Wer angestellt ist, wird durch seinen Arbeitgeber automatisch bei der Krankenversicherung angemeldet. Anschließend erhalten Auswanderer eine Sozialversicherungsnummer, welche für viele Bereiche in Frankreich benötigt wird. Nach der Anmeldung erhalten Versicherte innerhalb von wenigen Wochen einen Antrag auf Ausstellung der „Carte Vital“. Dieser wird einfach ausgefüllt und unterschrieben zurückgesendet. Über die Karte können Leistungen künftig direkt mit der Krankenkasse abgerechnet werden. Bis zum Erhalt müssen Versicherte die Rechnungen noch an den Arzt bezahlen und später zur Erstattung einreichen.

Besonderheiten bei Entsendung durch den Arbeitgeber

Wer im Rahmen eines in Deutschland bestehenden Arbeitsverhältnisses von seinem Arbeitgeber nach Frankreich entsendet wird, kann wie bisher in Deutschland versichert bleiben. Dies gilt für alle Entsendungen, die bereits im Voraus auf einen maximalen Zeitraum von 24 Monaten befristet sind. Zudem darf der betreffende Arbeitnehmer nicht entsandt werden, um jemanden zu ersetzen, dessen Entsendung abgelaufen ist.

Die gesetzliche Krankenkasse in Deutschland stellt in diesem Fall eine „Entsendebescheinigung A1“ aus, welcher anschließend bei den französischen Behörden vorgelegt wird. Sofern keine gesetzliche Krankenversicherung besteht, wird die Bescheinigung vom Rentenversicherungsträger ausgestellt.
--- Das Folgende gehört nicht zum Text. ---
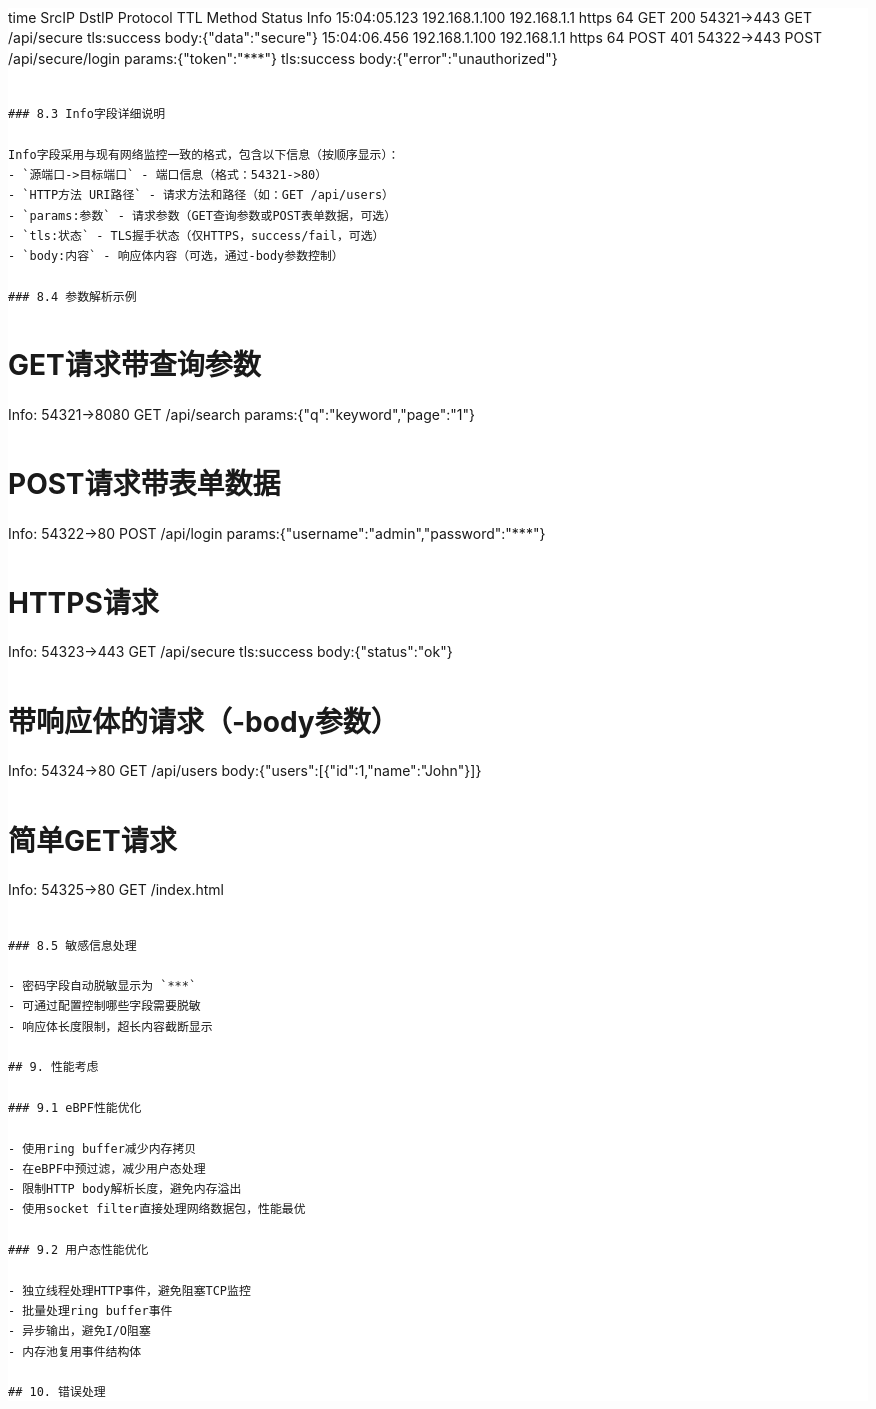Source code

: time                SrcIP          DstIP          Protocol  TTL  Method  Status  Info
15:04:05.123        192.168.1.100  192.168.1.1   https     64   GET     200     54321->443 GET /api/secure tls:success body:{"data":"secure"}
15:04:06.456        192.168.1.100  192.168.1.1   https     64   POST    401     54322->443 POST /api/secure/login params:{"token":"***"} tls:success body:{"error":"unauthorized"}
```

### 8.3 Info字段详细说明

Info字段采用与现有网络监控一致的格式，包含以下信息（按顺序显示）：
- `源端口->目标端口` - 端口信息（格式：54321->80）
- `HTTP方法 URI路径` - 请求方法和路径（如：GET /api/users）
- `params:参数` - 请求参数（GET查询参数或POST表单数据，可选）
- `tls:状态` - TLS握手状态（仅HTTPS，success/fail，可选）
- `body:内容` - 响应体内容（可选，通过-body参数控制）

### 8.4 参数解析示例

```
# GET请求带查询参数
Info: 54321->8080 GET /api/search params:{"q":"keyword","page":"1"}

# POST请求带表单数据
Info: 54322->80 POST /api/login params:{"username":"admin","password":"***"}

# HTTPS请求
Info: 54323->443 GET /api/secure tls:success body:{"status":"ok"}

# 带响应体的请求（-body参数）
Info: 54324->80 GET /api/users body:{"users":[{"id":1,"name":"John"}]}

# 简单GET请求
Info: 54325->80 GET /index.html
```

### 8.5 敏感信息处理

- 密码字段自动脱敏显示为 `***`
- 可通过配置控制哪些字段需要脱敏
- 响应体长度限制，超长内容截断显示

## 9. 性能考虑

### 9.1 eBPF性能优化

- 使用ring buffer减少内存拷贝
- 在eBPF中预过滤，减少用户态处理
- 限制HTTP body解析长度，避免内存溢出
- 使用socket filter直接处理网络数据包，性能最优

### 9.2 用户态性能优化

- 独立线程处理HTTP事件，避免阻塞TCP监控
- 批量处理ring buffer事件
- 异步输出，避免I/O阻塞
- 内存池复用事件结构体

## 10. 错误处理
```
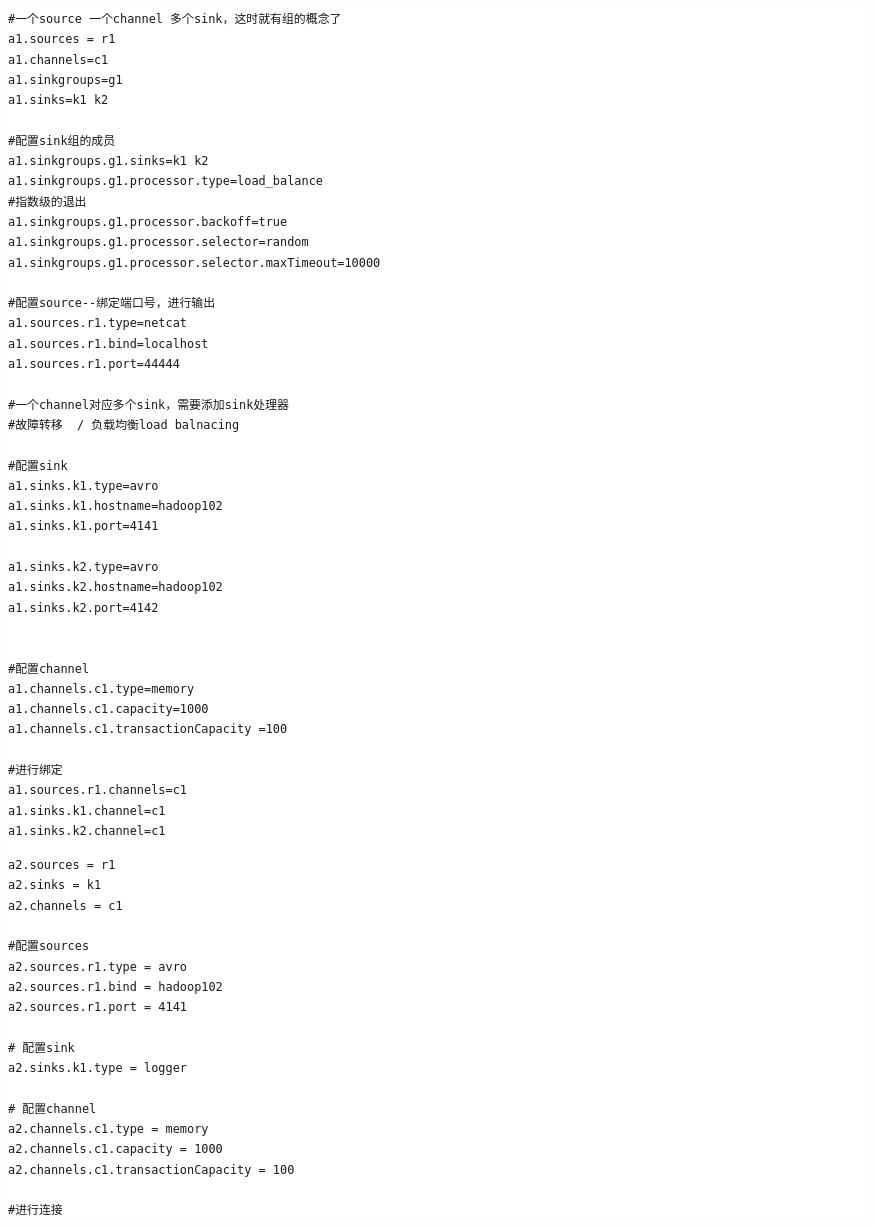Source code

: 

```
#一个source 一个channel 多个sink，这时就有组的概念了
a1.sources = r1
a1.channels=c1
a1.sinkgroups=g1
a1.sinks=k1 k2

#配置sink组的成员
a1.sinkgroups.g1.sinks=k1 k2
a1.sinkgroups.g1.processor.type=load_balance
#指数级的退出
a1.sinkgroups.g1.processor.backoff=true
a1.sinkgroups.g1.processor.selector=random
a1.sinkgroups.g1.processor.selector.maxTimeout=10000

#配置source--绑定端口号，进行输出
a1.sources.r1.type=netcat
a1.sources.r1.bind=localhost
a1.sources.r1.port=44444

#一个channel对应多个sink，需要添加sink处理器
#故障转移  / 负载均衡load balnacing

#配置sink
a1.sinks.k1.type=avro
a1.sinks.k1.hostname=hadoop102
a1.sinks.k1.port=4141

a1.sinks.k2.type=avro
a1.sinks.k2.hostname=hadoop102
a1.sinks.k2.port=4142


#配置channel
a1.channels.c1.type=memory
a1.channels.c1.capacity=1000
a1.channels.c1.transactionCapacity =100

#进行绑定
a1.sources.r1.channels=c1
a1.sinks.k1.channel=c1
a1.sinks.k2.channel=c1
```

```
a2.sources = r1
a2.sinks = k1
a2.channels = c1

#配置sources
a2.sources.r1.type = avro
a2.sources.r1.bind = hadoop102
a2.sources.r1.port = 4141

# 配置sink
a2.sinks.k1.type = logger

# 配置channel
a2.channels.c1.type = memory
a2.channels.c1.capacity = 1000
a2.channels.c1.transactionCapacity = 100

#进行连接
```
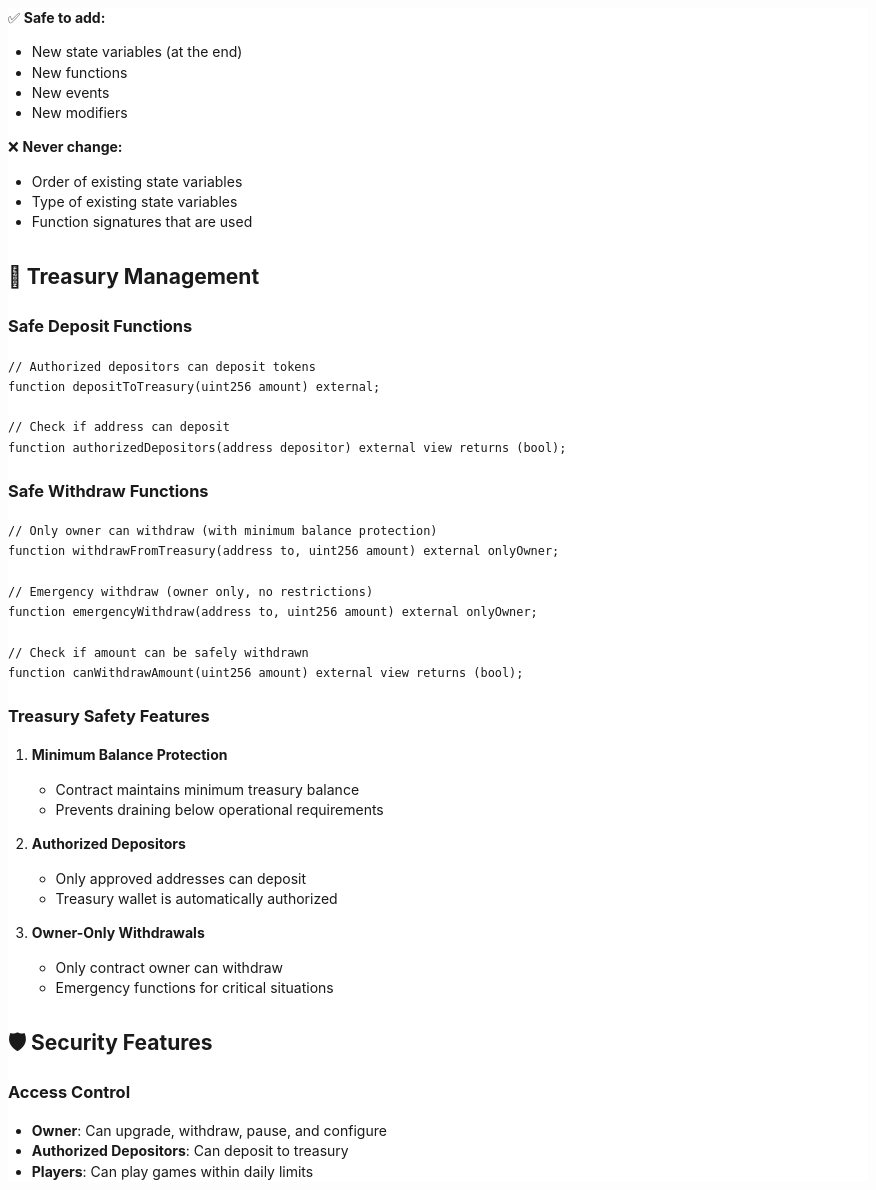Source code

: ✅ **Safe to add:**
- New state variables (at the end)
- New functions
- New events
- New modifiers

❌ **Never change:**
- Order of existing state variables
- Type of existing state variables
- Function signatures that are used

## 🏦 Treasury Management

### Safe Deposit Functions

```solidity
// Authorized depositors can deposit tokens
function depositToTreasury(uint256 amount) external;

// Check if address can deposit
function authorizedDepositors(address depositor) external view returns (bool);
```

### Safe Withdraw Functions

```solidity
// Only owner can withdraw (with minimum balance protection)
function withdrawFromTreasury(address to, uint256 amount) external onlyOwner;

// Emergency withdraw (owner only, no restrictions)
function emergencyWithdraw(address to, uint256 amount) external onlyOwner;

// Check if amount can be safely withdrawn
function canWithdrawAmount(uint256 amount) external view returns (bool);
```

### Treasury Safety Features

1. **Minimum Balance Protection**
   - Contract maintains minimum treasury balance
   - Prevents draining below operational requirements

2. **Authorized Depositors**
   - Only approved addresses can deposit
   - Treasury wallet is automatically authorized

3. **Owner-Only Withdrawals**
   - Only contract owner can withdraw
   - Emergency functions for critical situations

## 🛡️ Security Features

### Access Control
- **Owner**: Can upgrade, withdraw, pause, and configure
- **Authorized Depositors**: Can deposit to treasury
- **Players**: Can play games within daily limits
Frankreich: Krankenkasse für Grenzgänger

Grenzgänger die in Deutschland wohnen und in Frankreich arbeiten werden automatisch bei der gesetzlichen Krankenversicherung in Frankreich angemeldet. Für eine Behandlung im Nachbarland geltend dabei dieselben Leistungen wie bei Einheimischen. Zudem haben Grenzgänger auch die Möglichkeit sich in Deutschland behandeln zu lassen. Dabei werden jedoch nur die in Frankreich geltenden Leistungen erstattet. Anders als die Schweiz bietet Frankreich Grenzgängern keine gesonderte Krankenversicherung für Grenzgänger an. Wer dort arbeitet, muss sich gesetzlich versichern und kann diesen Schutz durch eine private Zusatzversicherung ergänzen.